Relationships are the depth of feelings between people; there is no speed in relationships, only depth.
If the relationship is very deep, then one can express needs based on that depth and receive help from the other party.
If the relationship is shallow, then you cannot speak deeply. If you do not speak deeply, you cannot express your needs to each other, and if you do express a need, that would be overstepping.
I used to think that relationships between people were established based on binding interests, that everyone gathers together when there are benefits, and disperses when there are none. Material interests are the foundation of relationships; those teaching on Douyin say the same.
I often think about a problem between people: when someone asks me for help, I weigh in my mind that if you have never helped me, why should I help you? So I don't help you, and I politely refuse. You want me to help you, but when I was in a bad situation, you didn't help me either. I think this is right because relationships are mutual. In fact, this is just calculation; this is utilitarianism.
From a business perspective, this is indeed correct, but from a relationship perspective, it is ridiculously wrong.
I went on a trip to Xinjiang this time, and I realized that my viewpoint was actually wrong.
The relationship between people is based on the risk assessment after two feelings align. Your contributions are your absolute risks, and risks are the burdens that should be borne to deepen relationships.
The relationships between people are not based on interests, but on sincerity, goodwill, and values. These three elements create a feeling of alignment between people.
Goodwill arises based on sincerity or shared values.
I have known someone for ten years, and he has asked me for help at important moments, but I have always refused. Although we have known each other for ten years, our relationship is not deep; that time has not deepened our bond but rather made it more superficial.
There is no other reason; I purely feel that he is not very sincere towards me.
A person's thoughts are very perceptive; you can immediately feel whether what this person says is sincere, whether their actions and expressed values are consistent.
Later, over a trivial matter, I concluded that he had no goodwill towards me at all.
Once, I was at a gathering with several people, and he mockingly said in public, 'I heard you were sick; where does it hurt? You're doomed!'
I said, 'Haha, it's just a small problem.'
He did not show me any genuine concern in his tone, nor did he say how I should take care of myself in the future, or simply ignore mentioning my illness in public.
I keenly sensed in my heart that deep down, he was actually wishing for my misfortune, or for me to be a bit worse off than him. Now knowing I have a minor illness, he came to mock me directly. Why does he treat me this way? I know his behavior contains dissatisfaction based on my repeated refusals of his requests.

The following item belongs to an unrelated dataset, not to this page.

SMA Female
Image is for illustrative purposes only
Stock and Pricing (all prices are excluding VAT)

What is sincerity? It is how you are during your most important moments, how you treat the important people in your life, and that is how you should be. This is sincerity. If you are respectful to important people, you should be respectful to others too. If you are rude to important people, then you should also be rude.
I often see people on social media saying they are grateful to others, grateful to someone, altruistic, doing good, etc. I feel that such statements are too elaborate and beautiful, almost too exquisite; I don't like to touch it. Acts of gratitude should always be expressed through actions and kept in the heart. If you speak it out, it naturally conveys a shallow meaning. Saying this every day becomes a display to embellish one's character. I really dislike this feeling.

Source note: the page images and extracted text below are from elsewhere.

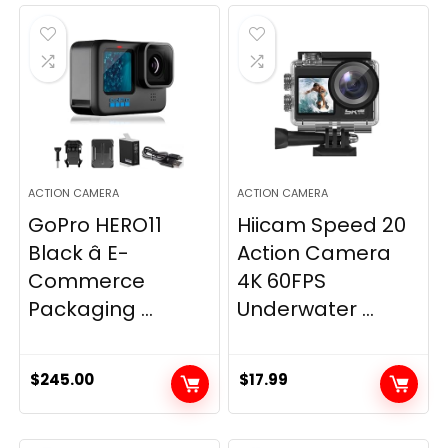
ACTION CAMERA
ACTION CAMERA
GoPro HERO11
Hiicam Speed 20
Black â E-
Action Camera
Commerce
4K 60FPS
Packaging ...
Underwater ...
$
245.00
$
17.99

Values are about what is good and what is bad. Many people around me say I am stingy, that I am thrifty, that I earn money but don't spend it. They say, when young, you should spend more; otherwise, when you grow old and die, it will be meaningless. You should have more fun. But my value is that I like to produce; I don't like to waste time on consumption. I enjoy producing things and gaining wealth; that is my joy. Everything I choose is based on production, not on consumption. The joy gained from production far outweighs the little joy from consumption. Due to differing values, they won't understand mine. People whose values are vastly different from mine will definitely feel out of place. If they say a few shallow words, I don't want to say much more; it has no meaning. What I enjoy is discussing production. Everyone encourages each other to improve production and earn more money.

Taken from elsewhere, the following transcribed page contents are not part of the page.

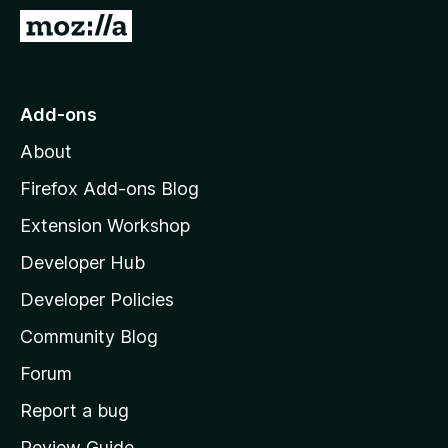
-
G
o
o
n
t
s
o
Add-ons
M
About
o
z
Firefox Add-ons Blog
i
Extension Workshop
l
Developer Hub
l
a
Developer Policies
'
Community Blog
s
h
Forum
o
Report a bug
m
Review Guide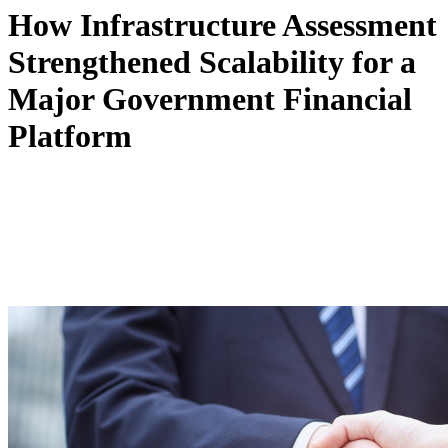
How Infrastructure Assessment
Strengthened Scalability for a
Major Government Financial
Platform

Goodwill is the projection of the world's essence onto an individual, which is then projected back onto the world. The opposite of goodwill is naturally malice. Malice manifests in many behaviors such as being harsh, sarcastic, deceiving, etc. Malice is baseless, merely an individual's projection, not due to differences between people. I once observed a scene: a person from our village bought a luxury car and finally felt proud. He was a novice, and couldn't navigate a small turn at the village entrance. So a person from the slope nearby said to him, 'You can't get past this little bit? Just go past it, turn the steering wheel this way, you won't hit anything.' He listened and drove over, resulting in a bang as the new car hit the stone slab. The person from the slope immediately mocked him, asking how he got his driver's license if he couldn't even get past this. His face was filled with satisfaction. The luxury car owner initially wanted to show off, but as a result, his new car got scratched, and he muttered angrily, 'Your foot is meant to make you lame.' His face wore an expression of resentment.
I felt that the malice between two people had blended together, coalescing into a darker malice. Then this malice split into two streams that immediately flew over to consume their inner goodwill. As a result, I felt that what they projected onto others was mostly malice outweighing goodwill.
Relationships do not develop with people who often harbor malice. If he has none towards others, others will not have any towards him.